Based on the answer data for the 18 questions in the questionnaire, we performed covariance structure analysis using the proposed model. First, the model fit test results showed that the proposed model is sufficient to explain the data: CFI (goodness of fit) \(=\) .93, TLI (Tucker-Lewis index) \(=\) .92, RMSEA (root mean square error of approximation) \(=\) .09, and SRMR (standardized root mean square residual) \(=\) .05. Second, the analysis results showed interactive influences among the low-level elements: effectiveness and efficiency \((r = .78, p < .001)\), effectiveness and discomfort \((r = .66, p < .001)\), effectiveness and understandability \((r = .58, p < .001)\), efficiency and discomfort \((r = .71, p < .001)\), efficiency and understandability \((r = .68, p < .001)\), and discomfort and understandability \((r = .70, p < .001)\).

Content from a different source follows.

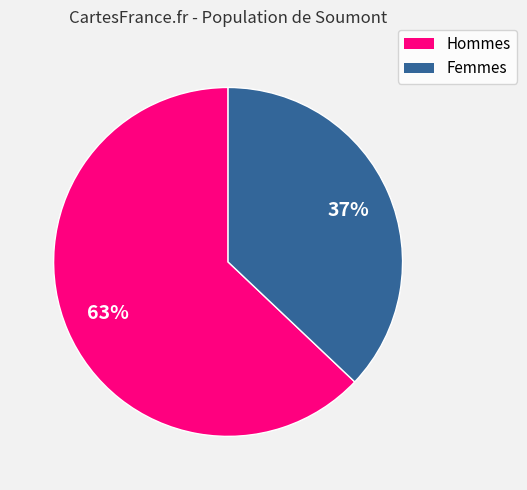

Is there any slice that represents more than half of the pie?

Yes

The analysis results also showed that the four low-level elements influence one of the high-level elements, satisfaction. The path coefficients indicating the influence of effectiveness, efficiency, discomfort, and understandability on satisfaction were .43 \((p < .001)\), .53 \((p < .001)\), .13 \((p < .001)\), and .09 \((p < .001)\), respectively. The effects of discomfort and understandability were very weak, but negative. Therefore, negative influence on users’ satisfaction was the result of not only their discomfort but also their low understandability. In this experiment, the participants used the operational pathway-displaying system or the non-displaying system to conduct the line-tracing task in various situations. Thus, when the operational pathway-displaying system was used, in particular, in a situation where the auto-tracing system did not trace the line accurately, users’ satisfaction prominently reduced because the displayed pathway and the actual traced pathway were obviously different. Consequently, understandability affects satisfaction negatively.

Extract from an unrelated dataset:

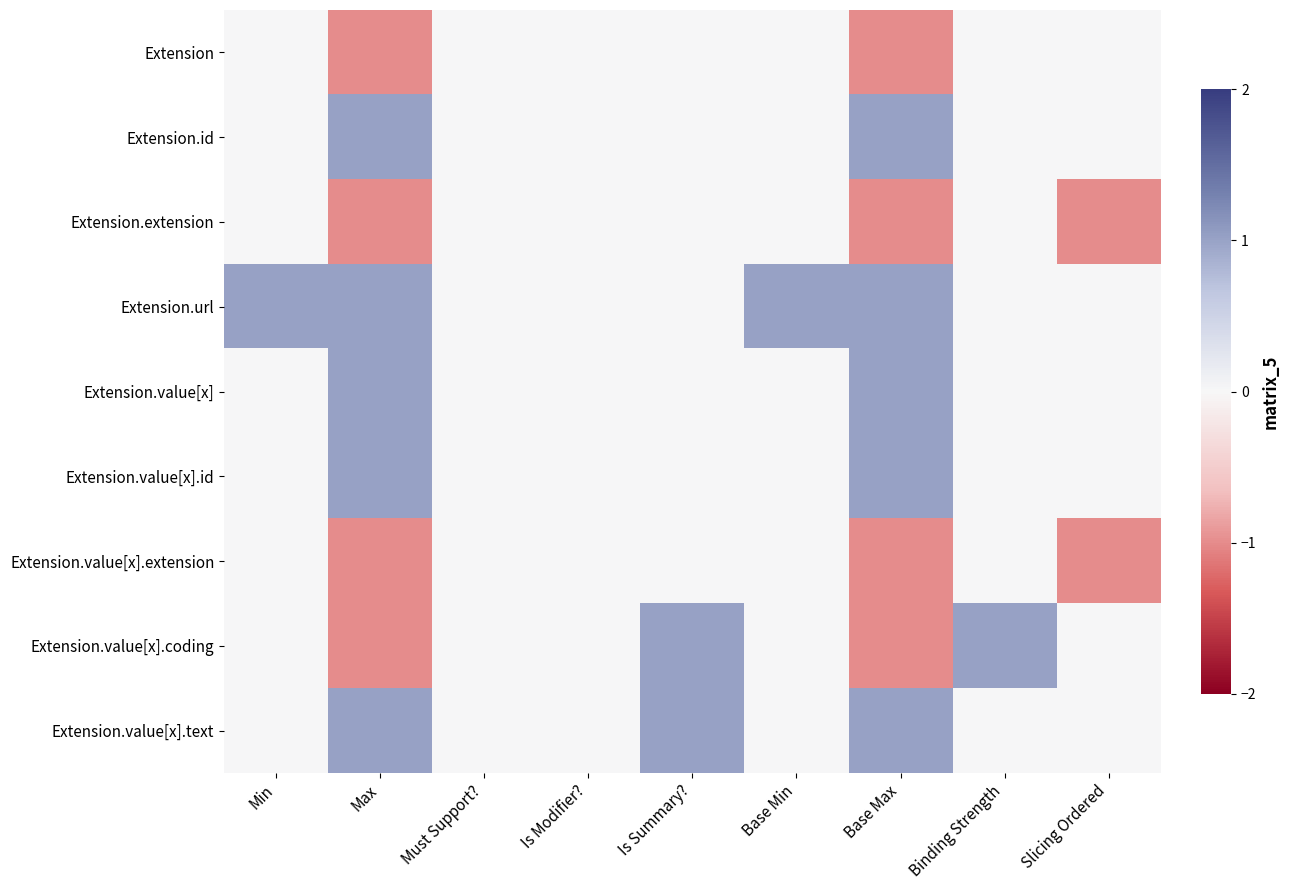

At which category is the sum across all series the highest?

Is Summary?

Moreover, the analysis results showed that the low-level elements effectiveness, efficiency, and understandability affect the other high-level element, motivation. The path coefficients indicating the influence of effectiveness, efficiency, and understandability on motivation were .35 \((p < .001)\), .22 \((p < .001)\), and .06 \((p < .005)\), respectively. Discomfort did not affect motivation. Higher effectiveness, efficiency, and understandability of the system reduced users’ motivation to conduct tasks by themselves. Additionally, there was no correlation between satisfaction and motivation \((r = -.01, p = .20)\).

In summary, we considered automation systems as third-generation artifacts and developed a generalized usability questionnaire for such systems. This questionnaire can be used to evaluate various types of automation systems and is useful for developing and improving automation systems as daily used artifacts.